Table 1 Research test exercises [6]

7 Findings on Aeromedical and Physical Tests

During the aeromedical and physical tests the research concluded on the following statements below:

  • The stress level change in vegetative nervous system and pulse rate variability as an adaptive response is widely studied. This presented experimental setting is not for cardiologic purpose, only to reify the continuous changes in vegetative nervous system during stressful simulated military flight task. Due to the low case number we analyze only trends, our preliminary data are not sufficient to state any finite correlation with performance (flying success rate). The mental workload is accompanied by pulse rate increase at each group (as a tendency it was enhanced during landing procedure rather than take-offs). The pulse rate deviation increases at professional groups mirroring the psychic adaptation, while at students falls at complex tasks requiring constant attention.

  • This research method belongs to the promising neuropsychology subject. Might be a useful tool to visualize the shifts in vegetative tone during mental workload. We should reach a full integration of time-frames (partition of pi-lot work into flight phases) with synchronized real time (quasi real time) data processing. After this standardization this model can contribute to the complex evaluation of operator’s performance.
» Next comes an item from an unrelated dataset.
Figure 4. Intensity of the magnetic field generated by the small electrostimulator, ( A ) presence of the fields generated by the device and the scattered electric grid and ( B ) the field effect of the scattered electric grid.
  • The study of relationship between anthropometric features, the circulatory system, the conditional skills and complex skills gave results corresponding to the relevant literature.
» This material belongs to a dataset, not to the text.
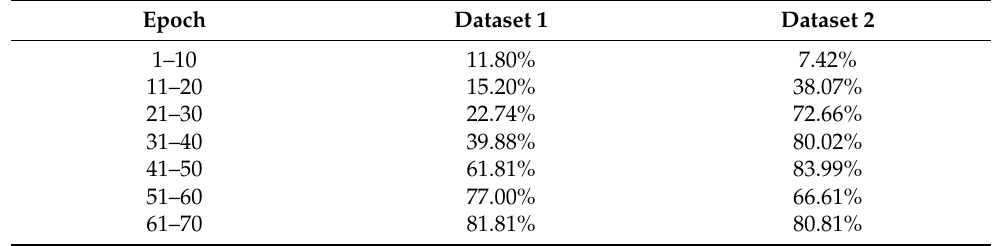
Table 4. Results for ARCH-F architecture—averaged accuracy for the range of training epochs.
  • The significant relations between the measured parameters—particularly the conditional-coordination skills—suggest that relations between general health, the level of skills and performance grow stronger and deeper with age.

  • Similarly to anthropometric indicators, indicators of the circular system show that the tested groups generated similar results to those who do not exercise regularly. The measured parameters show that 19 % of the research subjects have increased resting heart rate and high blood pressure.
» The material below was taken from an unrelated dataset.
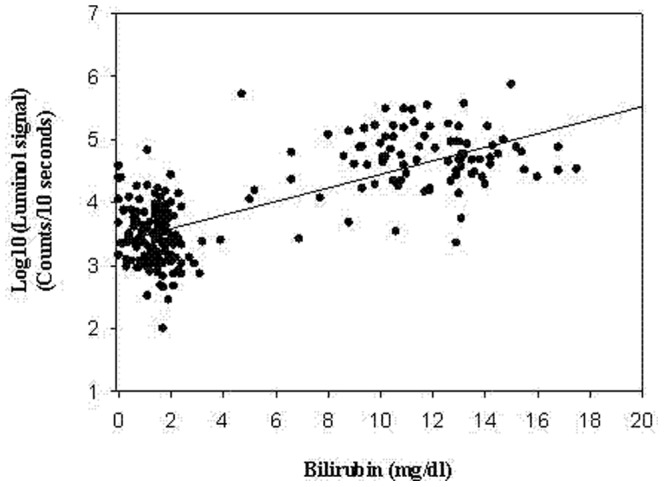
A scatter plot figure with bilirubin (on the X-axis) and the corresponding hydrogen peroxide levels with Logarithmic transformation (on the Y-axis) was presented.There is a linear relationship between these 2 values. The regression equation is H2O2 signal = 3.371+0.108*Bilirubin. The P value is <0.0001.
  • According to the Cooper test, the level of endurance is satisfactory, on the whole. However, in the evaluation of the test we have to bear it in mind that it compares performance to that of an average man. The expectations toward the tested groups are much higher than the average level of skills. From this perspective, their performance is rather poor.

8 Conclusion

UAV’s application is no longer marginal within the aviation system, since recently, they are used in numerous fields and in various ways. The quick proliferation of remotely piloted vehicles raises many questions as to the methods of integration or flight safety before their integration. While the UAV itself is getting more and more sophisticated and reliable as a machine. The human factor, the operator, has received far less attention. The research discussed herein puts the human element into focus. Besides the theoretical and practical training issues, which have been studied but not displayed in this publication, we attempted to outline some core factors of UAV HF, for example, the physical or psychical suitability for the job. The data obtained from the simulator and tests will induce further studies on aeromedical or physical selection of future UAV crew members.